— What to produce —
Set down the passage on financial regulation word for word, starting at "There are two" and ending at "trapped by it.".

The end result of this policy is that the manufacturing costs of financial products have likely risen exponentially over the last few years. They cannot have failed to do so, whether reported as such or not. Investors ultimately pick up this cost, which no doubt, has reduced expected returns even further in this volatile Central Bank-dominated environment.
Financial services firms doing business in Europe are already facing rising costs and falling revenues but now also face unquantifiable regulatory, reputational and monetary risks should they fall foul of the regulations. Given the volume and complexity of the current regulatory environment, and with more to come, it is only a matter of time before this happens. Given the rise of successful investor-driven litigation in the US, it won’t be long before it arrives in the UK and Europe. I can see lots of low-hanging fruit ripe for the picking.
“Alongside the PRIIPs legislation, there has been a series of recent reforms in the investment product market at both domestic and EU level. Different legal and regulatory rule-sets apply to different types of investment products; there are different, and overlapping, disclosure requirements for manufacturers and distributors; and there are some differences in the timing, interaction and implementation of these various disclosure requirements.” FCA “Call for Input: PRIIPs Regulation – initial experiences with the new requirements” - July 2018
For investors looking at investment cost transparency from a financial centre perspective, it appears to me that that all are running at different speeds and in different directions. This gives rise to regulatory arbitrage for investors and asset managers. The UK, with BREXIT fast-approaching, may be about to adopt the highest transparency regime in the world. Transparency and tax avoidance have become synonymous since the ‘Panama Papers’.
There are two scenarios; a) the U.K. becomes a go-to destination for investors seeking higher transparency and protections outside (inside) the EEA trading area or b) becomes avoided by investors for the same reason. Then the U.K. becomes caught between satisfying EU passport rules (by gold-plating) and turnabout policy from the US as well as lingering US and EU tax avoidance regimes. A potential Fiduciary fly trap, slowly lured into transparency but ultimately trapped by it.

— Available data —
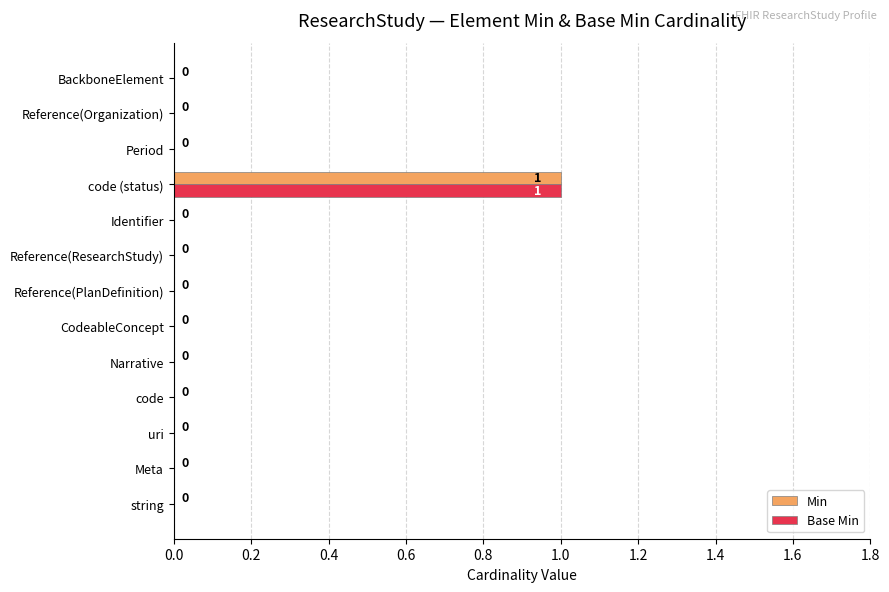

Is the value of Base Min at Reference(PlanDefinition) greater than the value of Min at code (status)?

No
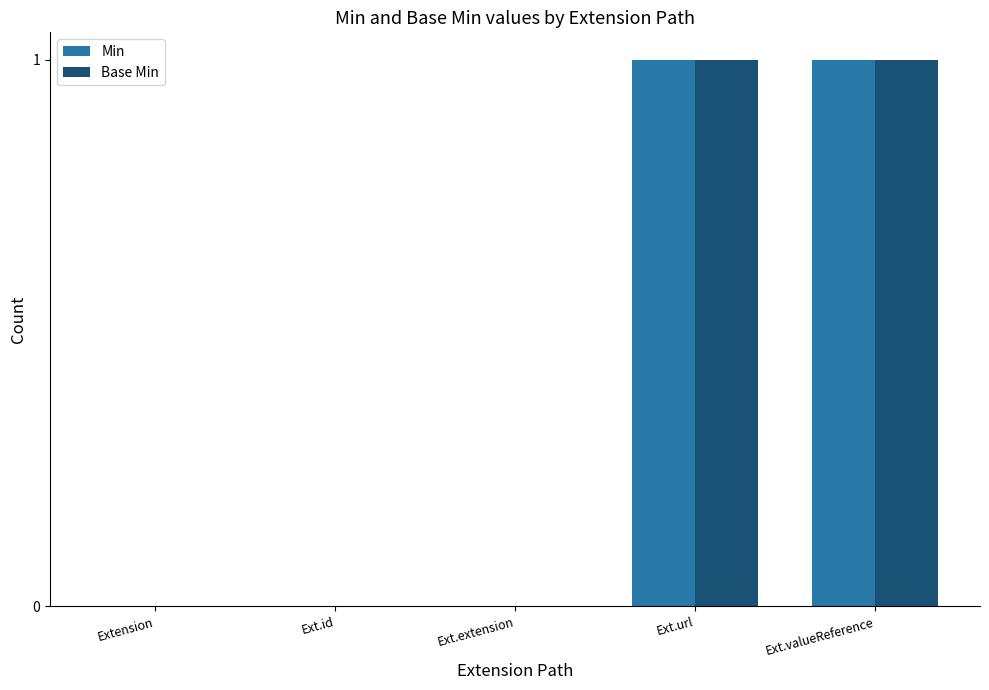

What is the highest value of the Base Min series?

1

— Result —
There are two scenarios; a) the U.K. becomes a go-to destination for investors seeking higher transparency and protections outside (inside) the EEA trading area or b) becomes avoided by investors for the same reason. Then the U.K. becomes caught between satisfying EU passport rules (by gold-plating) and turnabout policy from the US as well as lingering US and EU tax avoidance regimes. A potential Fiduciary fly trap, slowly lured into transparency but ultimately trapped by it.